Ad Agency Holding Companies Should Follow The Example Set By P&G
Several weeks ago Procter & Gamble announced that it would be divesting itself of its weaker brands. That is a smart move. The ad agency holding companies should do the same.
One of the reasons why some ad agencies are under-performing is because they have a millstone around their neck. That weight is the holding company that owns them. The holding company model has been moderately successful. But their success has often been achieved through mergers or heavy handed management which has caused previously successful agency brands to languish and often disappear. I have written about the mergers and the fact that one plus one often equals far less than two.
Several agency CEO’s and Presidents have privately confessed to me that if they were able, they would buy themselves back. There have been a few cases of that over the years. And in most of those cases, the results of the buy-back has been successful for both companies.

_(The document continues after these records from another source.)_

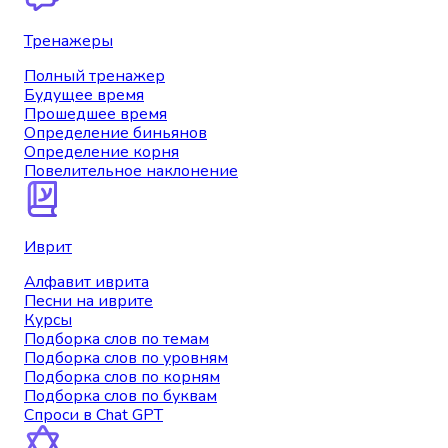
Тренажеры
Полный тренажер
Будущее время
Прошедшее время
Определение биньянов
Определение корня
Повелительное наклонение
Иврит
Алфавит иврита
Песни на иврите
Курсы
Подборка слов по темам
Подборка слов по уровням
Подборка слов по корням
Подборка слов по буквам
Спроси в Chat GPT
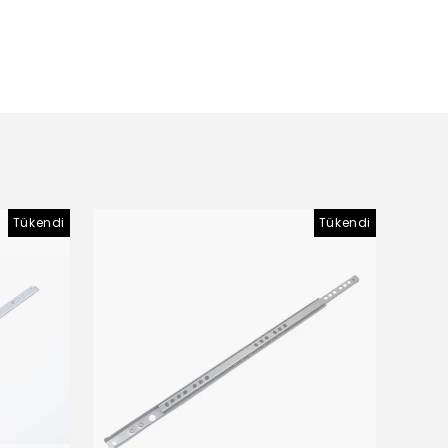
Tükendi
Tükendi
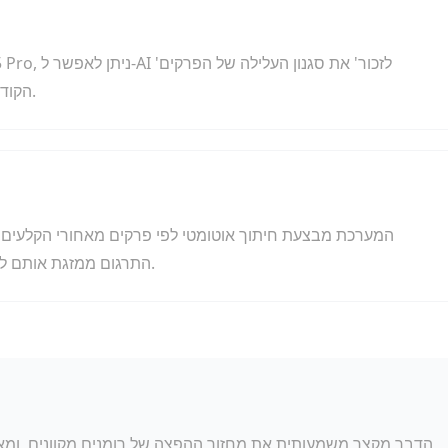
הקודמים ולשמור על רצף טון הסיפור (כמו סגנון ווּשׂיה או יוּרִי).
התרגום ממזגת אותם ללא תפרים. המשתמש מוריד קובץ שלם עם עימוד שמור.
הדבר מקצר משמעותית את מחזור ההפצה של רומנים מקוונים, ומ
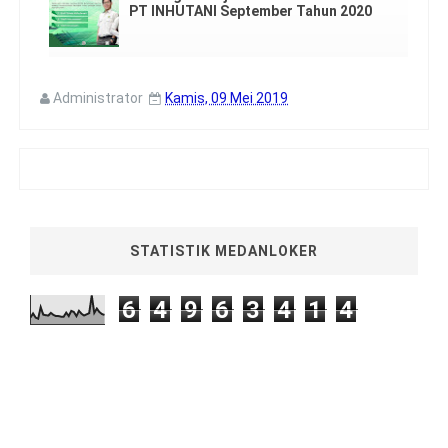
PT INHUTANI September Tahun 2020
Administrator
Kamis, 09 Mei 2019
STATISTIK MEDANLOKER
6
4
9
6
3
4
1
4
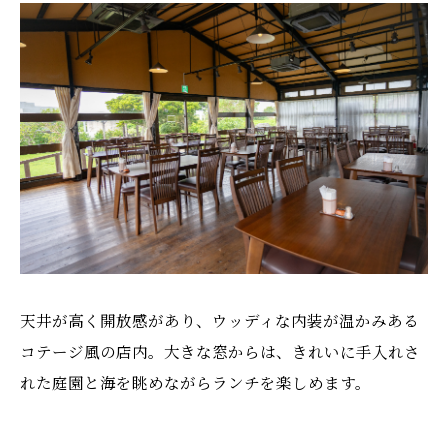
天井が高く開放感があり、ウッディな内装が温かみある
コテージ風の店内。大きな窓からは、きれいに手入れさ
れた庭園と海を眺めながらランチを楽しめます。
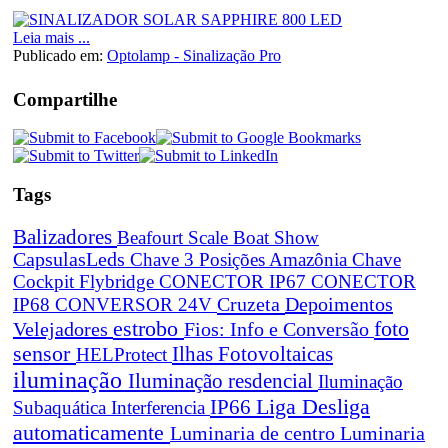
Leia mais ...
Publicado em:
Optolamp - Sinalização Pro
Compartilhe
Tags
Balizadores
Beafourt Scale
Boat Show
CapsulasLeds
Chave 3 Posições Amazônia
Chave
Cockpit Flybridge
CONECTOR IP67
CONECTOR
Cruzeta
Depoimentos
IP68
CONVERSOR 24V
estrobo
foto
Velejadores
Fios: Info e Conversão
sensor
Ilhas Fotovoltaicas
HELProtect
iluminação
Iluminação resdencial
Iluminação
Liga Desliga
IP66
Subaquática
Interferencia
automaticamente
Luminaria de centro
Luminaria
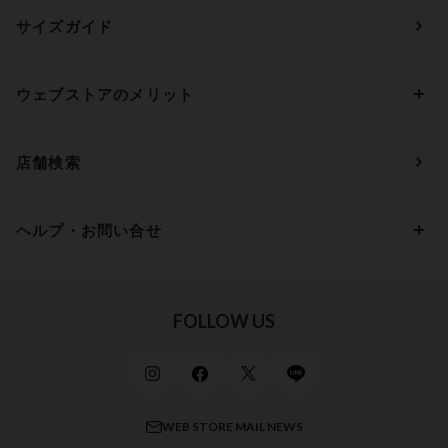
ランジェリー
ウンナナクール
人気レビュー
Bカップ
アンダー70
セールから探す
1,000円 ～ 2,000円
サイズガイド
肌着・ニットインナー
サルート
人気スタッフ
Cカップ
アンダー75
2,000円 ～ 3,000円
ソックス・レッグウェア
Yue
すべてのレビューを見る
Dカップ
アンダー80
3,000円 ～ 5,000円
ウェブストアのメリット
パジャマ・ルームウェア
ＹＯＪＯＹ
Eカップ
アンダー85
5,000円 ～ 7,000円
アウターウェア
ワコール
便利なサービス
Fカップ
アンダー90
7,000円 ～ 10,000円
店舗検索
スイムウェア
ワコール／パルファージュ
お得なメールニュース
Gカップ
アンダー95
10,000円 ～ 15,000円
パンプス・シューズ
ワコール／ラゼ
Hカップ
アンダー100
15,000円 ～ 20,000円
ヘルプ・お問い合せ
マタニティ
ワコールサイズオーダー／My Size Collection
Iカップ
アンダー105
20,000円 ～
キッズ・ジュニア
ワコール_ウェブ限定
初めての方へ
Jカップ
アンダー110
スポーツアイテム
ワコール_リラックス＆スリープ
ご利用ガイド
FOLLOW US
ビューティー・コスメ
ワコール_マタニティ
商品に関するご要望
メンズインナーウェア
ワコール／ラブボディ
よくある質問
すべてのアイテムを見る
ブロス バイ ワコールメン
特定商取引法に基づく表記
WEB STORE MAIL NEWS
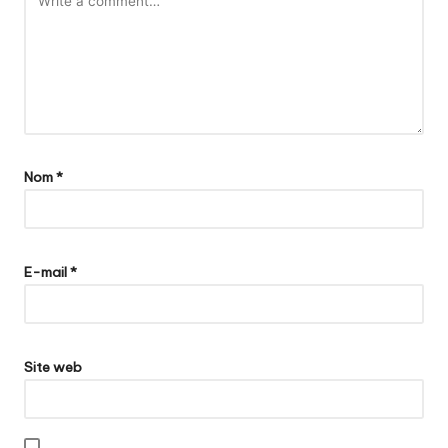
Nom
*
E-mail
*
Site web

The problem is that previously successful agencies have become homogenized by their owners, especially after being merged with unlike firms. Successful owners (creative directors and presidents often have left as soon as their contracts are over). Everyone knows that the Lowe merger with Deutsch was a disaster and unraveled in just a few short years. Their cultures just didn't mesh (this is not a negative comment about either agency). Lowe, now merged with and part of Campbell Ewald, makes more sense and my guess is that he new agency will be far more successful.
I wish I could name other names, but everyone knows who they are. One situation I can write about happened a while ago. I remember a wonderful man by the name of David McCall. David was a disciple of David Ogilvy. His agency, McCaffrey & McCall, was highly successful and profitable. M & M was purchased by the Saatchi’s during the early days of the agency purchase mania, perhaps as early as 1986 or 1987. At the time, during a lunch, David confessed that he was dumbfounded by the rules. His agency was always profitable and well run. But he was demoralized because he couldn’t even hire an executive secretary to work for himself because she was too expensive and had to be approved by the Saatchi’s (In those days, Sir Martin Sorrell). Worse, he couldn’t hire the president he needed for the same reason. Ultimately, David just gave up and retired prematurely. His wonderful agency was merged and simply disappeared shortly after that.
I know that there are many agencies who would love to become independent again. There is no sense in owning a reluctant asset. A little pruning by the holding companies would be healthy and profitable for all concerned.